■ WHAT YOU HAVE TO DO
Please retype the entries below exactly, only from their first line through the line containing "20: (332, 138, 0.53)", leaving every picture out.

=-=-=

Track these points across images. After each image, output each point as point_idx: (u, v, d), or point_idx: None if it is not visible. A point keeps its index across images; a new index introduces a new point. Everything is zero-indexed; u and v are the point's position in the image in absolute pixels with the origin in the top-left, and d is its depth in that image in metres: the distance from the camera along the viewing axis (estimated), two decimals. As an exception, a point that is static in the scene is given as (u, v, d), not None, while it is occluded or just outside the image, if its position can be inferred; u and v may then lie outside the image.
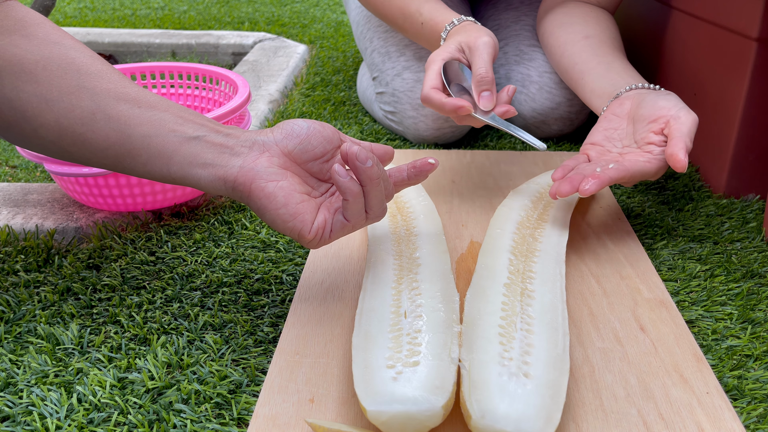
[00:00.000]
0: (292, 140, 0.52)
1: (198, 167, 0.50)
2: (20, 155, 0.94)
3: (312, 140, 0.52)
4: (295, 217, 0.50)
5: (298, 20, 1.83)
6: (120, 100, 0.49)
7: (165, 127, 0.49)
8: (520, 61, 0.98)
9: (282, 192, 0.49)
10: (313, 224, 0.51)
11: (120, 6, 2.04)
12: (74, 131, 0.49)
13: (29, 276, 0.64)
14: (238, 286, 0.63)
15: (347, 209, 0.51)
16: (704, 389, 0.48)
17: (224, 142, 0.50)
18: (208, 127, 0.51)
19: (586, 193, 0.60)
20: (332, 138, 0.53)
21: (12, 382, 0.51)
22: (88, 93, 0.49)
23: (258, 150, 0.50)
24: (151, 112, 0.49)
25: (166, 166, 0.50)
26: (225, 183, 0.50)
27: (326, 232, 0.51)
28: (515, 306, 0.52)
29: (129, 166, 0.51)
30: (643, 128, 0.67)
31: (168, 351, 0.53)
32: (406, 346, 0.47)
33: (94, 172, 0.67)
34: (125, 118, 0.49)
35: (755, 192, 0.78)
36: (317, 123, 0.53)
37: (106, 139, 0.49)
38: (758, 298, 0.60)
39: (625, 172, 0.63)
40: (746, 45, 0.73)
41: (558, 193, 0.62)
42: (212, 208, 0.77)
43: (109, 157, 0.50)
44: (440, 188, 0.79)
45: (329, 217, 0.52)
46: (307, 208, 0.51)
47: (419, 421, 0.41)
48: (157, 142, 0.49)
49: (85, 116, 0.48)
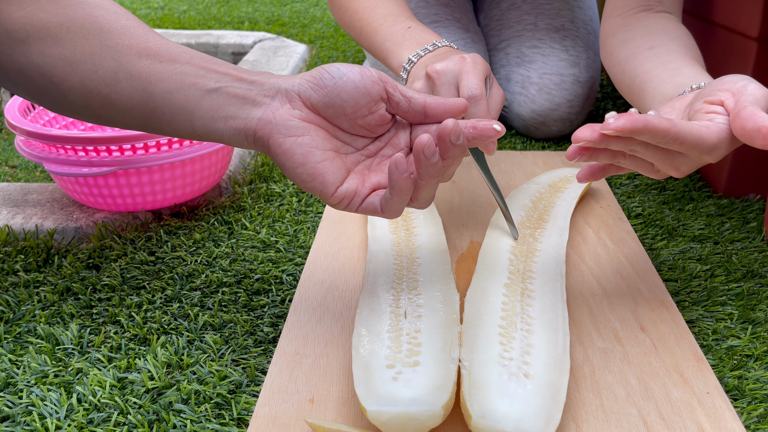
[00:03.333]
0: (317, 91, 0.46)
1: (219, 121, 0.47)
2: (20, 155, 0.94)
3: (342, 94, 0.46)
4: (314, 177, 0.46)
5: (298, 20, 1.83)
6: (141, 56, 0.47)
7: (185, 81, 0.46)
8: (520, 63, 0.98)
9: (300, 149, 0.45)
10: (339, 188, 0.46)
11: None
12: (100, 93, 0.47)
13: (29, 276, 0.64)
14: (238, 286, 0.63)
15: (389, 204, 0.46)
16: (704, 389, 0.48)
17: (246, 92, 0.46)
18: (231, 76, 0.47)
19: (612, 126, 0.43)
20: (371, 91, 0.46)
21: (12, 382, 0.51)
22: (110, 52, 0.46)
23: (280, 100, 0.46)
24: (172, 65, 0.47)
25: (190, 122, 0.47)
26: (246, 136, 0.47)
27: (354, 203, 0.47)
28: (515, 306, 0.52)
29: (156, 125, 0.48)
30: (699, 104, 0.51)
31: (168, 351, 0.53)
32: (406, 346, 0.47)
33: (93, 172, 0.67)
34: (146, 75, 0.46)
35: (755, 192, 0.78)
36: (356, 71, 0.46)
37: (130, 99, 0.47)
38: (758, 298, 0.60)
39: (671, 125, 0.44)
40: (746, 45, 0.73)
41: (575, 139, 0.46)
42: (212, 208, 0.77)
43: (136, 117, 0.48)
44: (440, 188, 0.79)
45: (362, 189, 0.47)
46: (331, 168, 0.46)
47: (419, 421, 0.41)
48: (178, 97, 0.46)
49: (108, 76, 0.46)
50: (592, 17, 1.03)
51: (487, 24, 1.06)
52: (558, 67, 0.95)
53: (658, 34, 0.68)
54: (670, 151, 0.47)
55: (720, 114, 0.48)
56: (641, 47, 0.68)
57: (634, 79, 0.66)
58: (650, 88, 0.62)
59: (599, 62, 1.00)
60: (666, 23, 0.70)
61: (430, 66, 0.59)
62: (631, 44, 0.69)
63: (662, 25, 0.70)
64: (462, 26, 0.98)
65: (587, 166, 0.54)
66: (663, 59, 0.64)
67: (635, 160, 0.50)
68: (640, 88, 0.64)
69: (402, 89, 0.48)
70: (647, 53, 0.66)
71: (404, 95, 0.47)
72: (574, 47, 0.97)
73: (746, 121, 0.45)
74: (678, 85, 0.59)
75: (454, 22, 0.98)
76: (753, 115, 0.45)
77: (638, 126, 0.43)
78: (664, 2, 0.72)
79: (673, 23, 0.70)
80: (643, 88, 0.63)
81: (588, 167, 0.54)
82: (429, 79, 0.59)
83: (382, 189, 0.47)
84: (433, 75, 0.59)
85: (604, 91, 1.19)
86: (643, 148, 0.47)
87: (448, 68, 0.58)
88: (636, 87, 0.65)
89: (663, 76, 0.61)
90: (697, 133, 0.46)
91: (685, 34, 0.69)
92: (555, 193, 0.72)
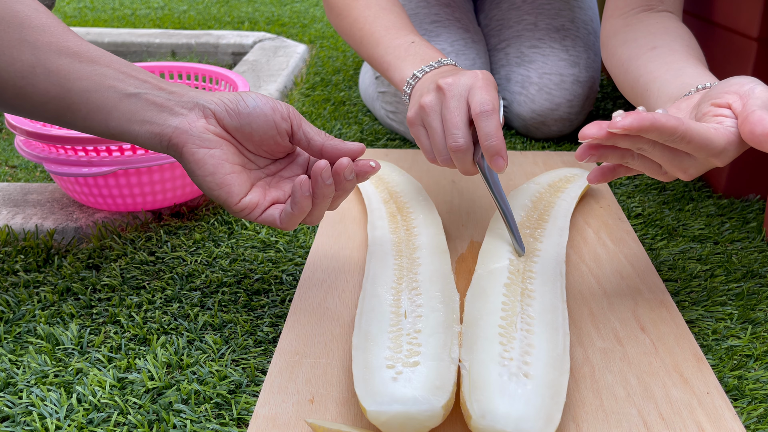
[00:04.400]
0: (231, 117, 0.51)
1: (136, 124, 0.50)
2: (20, 155, 0.94)
3: (253, 123, 0.51)
4: (221, 187, 0.50)
5: (298, 20, 1.83)
6: (61, 54, 0.49)
7: (104, 83, 0.49)
8: (520, 63, 0.98)
9: (212, 160, 0.49)
10: (243, 199, 0.51)
11: (120, 6, 2.04)
12: (14, 84, 0.49)
13: (29, 276, 0.64)
14: (238, 286, 0.63)
15: (288, 217, 0.51)
16: (704, 389, 0.48)
17: (164, 101, 0.50)
18: (150, 84, 0.50)
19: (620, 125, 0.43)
20: (278, 126, 0.51)
21: (12, 382, 0.51)
22: (29, 46, 0.48)
23: (197, 114, 0.50)
24: (91, 66, 0.49)
25: (105, 121, 0.50)
26: (160, 141, 0.50)
27: (254, 214, 0.51)
28: (515, 306, 0.52)
29: (70, 120, 0.51)
30: (706, 106, 0.50)
31: (168, 351, 0.53)
32: (406, 346, 0.47)
33: (93, 172, 0.67)
34: (65, 73, 0.49)
35: (755, 192, 0.78)
36: (269, 106, 0.51)
37: (46, 93, 0.49)
38: (758, 298, 0.60)
39: (679, 123, 0.44)
40: (746, 45, 0.73)
41: (582, 137, 0.46)
42: (212, 208, 0.77)
43: (50, 110, 0.50)
44: (440, 188, 0.79)
45: (263, 202, 0.52)
46: (237, 180, 0.50)
47: (419, 421, 0.41)
48: (96, 97, 0.49)
49: (25, 70, 0.48)
50: (592, 17, 1.04)
51: (487, 24, 1.06)
52: (558, 67, 0.95)
53: (660, 34, 0.68)
54: (678, 152, 0.47)
55: (728, 117, 0.48)
56: (644, 47, 0.67)
57: (638, 80, 0.65)
58: (654, 89, 0.62)
59: (599, 62, 1.00)
60: (668, 23, 0.70)
61: (442, 79, 0.59)
62: (634, 44, 0.69)
63: (664, 25, 0.70)
64: (462, 26, 0.98)
65: (597, 168, 0.53)
66: (666, 59, 0.64)
67: (643, 161, 0.50)
68: (644, 88, 0.64)
69: (306, 129, 0.53)
70: (650, 53, 0.66)
71: (306, 135, 0.53)
72: (574, 47, 0.97)
73: (755, 126, 0.45)
74: (682, 85, 0.58)
75: (454, 22, 0.98)
76: (762, 119, 0.45)
77: (645, 124, 0.43)
78: (665, 2, 0.72)
79: (675, 23, 0.70)
80: (647, 88, 0.63)
81: (598, 169, 0.53)
82: (439, 91, 0.59)
83: (280, 203, 0.53)
84: (445, 87, 0.58)
85: (604, 91, 1.19)
86: (650, 147, 0.47)
87: (460, 82, 0.58)
88: (639, 88, 0.65)
89: (667, 77, 0.61)
90: (705, 134, 0.46)
91: (687, 34, 0.69)
92: (555, 193, 0.72)
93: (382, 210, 0.69)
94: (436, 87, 0.59)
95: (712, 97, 0.50)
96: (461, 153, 0.57)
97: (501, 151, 0.56)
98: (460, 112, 0.57)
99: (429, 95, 0.60)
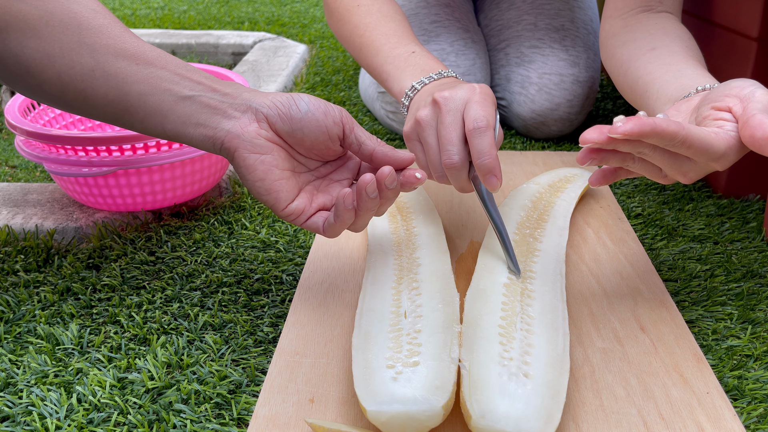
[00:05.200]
0: (283, 121, 0.51)
1: (190, 127, 0.50)
2: (20, 155, 0.94)
3: (305, 129, 0.51)
4: (269, 192, 0.51)
5: (298, 20, 1.83)
6: (119, 56, 0.50)
7: (160, 86, 0.50)
8: (520, 63, 0.98)
9: (262, 166, 0.50)
10: (290, 205, 0.51)
11: (120, 6, 2.04)
12: (75, 87, 0.49)
13: (29, 276, 0.64)
14: (238, 286, 0.63)
15: (331, 227, 0.52)
16: (704, 389, 0.48)
17: (217, 104, 0.50)
18: (204, 86, 0.51)
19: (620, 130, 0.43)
20: (330, 131, 0.52)
21: (12, 382, 0.51)
22: (88, 49, 0.49)
23: (249, 117, 0.51)
24: (148, 69, 0.50)
25: (161, 124, 0.51)
26: (213, 144, 0.51)
27: (300, 219, 0.52)
28: (515, 306, 0.52)
29: (128, 121, 0.51)
30: (707, 110, 0.50)
31: (168, 351, 0.53)
32: (406, 346, 0.47)
33: (93, 172, 0.67)
34: (123, 76, 0.49)
35: (755, 192, 0.78)
36: (322, 110, 0.51)
37: (105, 96, 0.50)
38: (758, 298, 0.60)
39: (679, 128, 0.44)
40: (746, 45, 0.73)
41: (582, 141, 0.46)
42: (212, 208, 0.77)
43: (109, 113, 0.51)
44: (440, 188, 0.79)
45: (309, 209, 0.52)
46: (286, 186, 0.51)
47: (419, 421, 0.41)
48: (152, 100, 0.50)
49: (85, 73, 0.49)
50: (592, 17, 1.04)
51: (487, 24, 1.06)
52: (558, 67, 0.95)
53: (659, 35, 0.68)
54: (678, 155, 0.47)
55: (728, 121, 0.48)
56: (643, 48, 0.67)
57: (637, 81, 0.65)
58: (653, 90, 0.62)
59: (599, 62, 1.00)
60: (667, 23, 0.70)
61: (438, 92, 0.57)
62: (633, 45, 0.69)
63: (663, 26, 0.69)
64: (462, 26, 0.98)
65: (599, 171, 0.53)
66: (665, 60, 0.64)
67: (644, 164, 0.50)
68: (643, 90, 0.63)
69: (358, 134, 0.53)
70: (649, 54, 0.66)
71: (357, 139, 0.53)
72: (573, 47, 0.97)
73: (756, 130, 0.45)
74: (682, 87, 0.58)
75: (454, 23, 0.98)
76: (762, 123, 0.45)
77: (646, 129, 0.43)
78: (665, 2, 0.72)
79: (674, 23, 0.70)
80: (646, 89, 0.63)
81: (600, 171, 0.53)
82: (435, 105, 0.57)
83: (326, 210, 0.53)
84: (441, 101, 0.56)
85: (604, 91, 1.19)
86: (651, 151, 0.47)
87: (456, 96, 0.56)
88: (639, 89, 0.64)
89: (666, 78, 0.61)
90: (705, 139, 0.46)
91: (686, 35, 0.68)
92: (555, 193, 0.72)
93: (382, 210, 0.69)
94: (433, 101, 0.57)
95: (713, 100, 0.50)
96: (456, 170, 0.56)
97: (494, 170, 0.54)
98: (455, 128, 0.56)
99: (425, 109, 0.58)
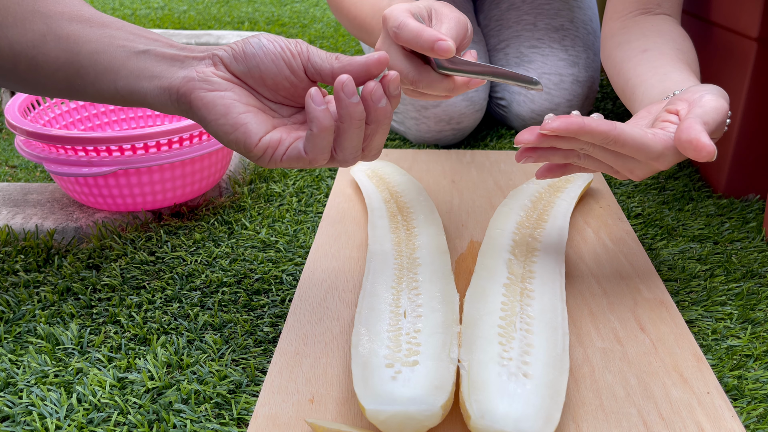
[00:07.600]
0: (239, 61, 0.46)
1: (145, 80, 0.46)
2: (20, 155, 0.94)
3: (261, 65, 0.46)
4: (236, 128, 0.45)
5: (298, 20, 1.83)
6: (72, 20, 0.48)
7: (114, 43, 0.47)
8: (520, 63, 0.98)
9: (222, 101, 0.45)
10: (263, 138, 0.45)
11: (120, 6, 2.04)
12: (27, 55, 0.48)
13: (29, 276, 0.64)
14: (238, 286, 0.63)
15: (310, 141, 0.44)
16: (704, 389, 0.48)
17: (175, 54, 0.47)
18: (160, 42, 0.48)
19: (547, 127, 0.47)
20: (290, 63, 0.46)
21: (12, 382, 0.51)
22: (41, 16, 0.48)
23: (206, 63, 0.46)
24: (102, 30, 0.48)
25: (113, 81, 0.47)
26: (169, 95, 0.46)
27: (278, 153, 0.45)
28: (515, 306, 0.52)
29: (80, 87, 0.49)
30: (663, 112, 0.53)
31: (168, 351, 0.53)
32: (405, 345, 0.47)
33: (93, 172, 0.67)
34: (75, 37, 0.47)
35: (755, 192, 0.78)
36: (278, 42, 0.46)
37: (56, 60, 0.48)
38: (758, 298, 0.60)
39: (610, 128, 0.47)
40: (746, 45, 0.73)
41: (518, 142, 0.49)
42: (212, 208, 0.77)
43: (60, 80, 0.48)
44: (440, 188, 0.79)
45: (287, 139, 0.46)
46: (253, 119, 0.45)
47: (418, 420, 0.41)
48: (104, 58, 0.47)
49: (36, 39, 0.47)
50: (592, 17, 1.04)
51: (486, 24, 1.06)
52: (557, 67, 0.95)
53: (653, 36, 0.69)
54: (621, 154, 0.50)
55: (673, 123, 0.51)
56: (635, 50, 0.68)
57: (627, 83, 0.67)
58: (639, 92, 0.63)
59: (599, 62, 1.00)
60: (663, 25, 0.71)
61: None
62: (627, 47, 0.70)
63: (658, 28, 0.70)
64: (462, 26, 0.98)
65: (545, 164, 0.55)
66: (654, 63, 0.65)
67: (592, 161, 0.52)
68: (632, 91, 0.65)
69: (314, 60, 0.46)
70: (640, 56, 0.67)
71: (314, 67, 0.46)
72: (573, 47, 0.97)
73: (682, 133, 0.47)
74: (664, 90, 0.60)
75: (453, 22, 0.98)
76: (689, 128, 0.47)
77: (573, 127, 0.46)
78: (663, 4, 0.72)
79: (670, 25, 0.70)
80: (634, 91, 0.64)
81: (546, 165, 0.55)
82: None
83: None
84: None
85: (604, 91, 1.19)
86: (592, 148, 0.49)
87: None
88: (628, 90, 0.66)
89: (652, 81, 0.63)
90: (640, 139, 0.48)
91: (681, 36, 0.69)
92: (554, 193, 0.72)
93: (383, 209, 0.69)
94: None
95: (670, 103, 0.53)
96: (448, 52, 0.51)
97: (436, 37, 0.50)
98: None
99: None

=-=-=

■ TASK RESPONSE
Track these points across images. After each image, output each point as point_idx: (u, v, d), or point_idx: None if it is not visible. A point keeps its index across images; a new index introduces a new point. Everything is zero-indexed; u and v are the point's position in the image in absolute pixels with the origin in the top-left, and d is its depth in that image in metres: the distance from the camera along the viewing axis (estimated), two decimals. As an exception, a point that is static in the scene is given as (u, v, d), not None, while it is occluded or just outside the image, if its position can be inferred; u and v may then lie outside the image.
[00:00.000]
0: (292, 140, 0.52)
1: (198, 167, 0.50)
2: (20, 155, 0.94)
3: (312, 140, 0.52)
4: (295, 217, 0.50)
5: (298, 20, 1.83)
6: (120, 100, 0.49)
7: (165, 127, 0.49)
8: (520, 61, 0.98)
9: (282, 192, 0.49)
10: (313, 224, 0.51)
11: (120, 6, 2.04)
12: (74, 131, 0.49)
13: (29, 276, 0.64)
14: (238, 286, 0.63)
15: (347, 209, 0.51)
16: (704, 389, 0.48)
17: (224, 142, 0.50)
18: (208, 127, 0.51)
19: (586, 193, 0.60)
20: (332, 138, 0.53)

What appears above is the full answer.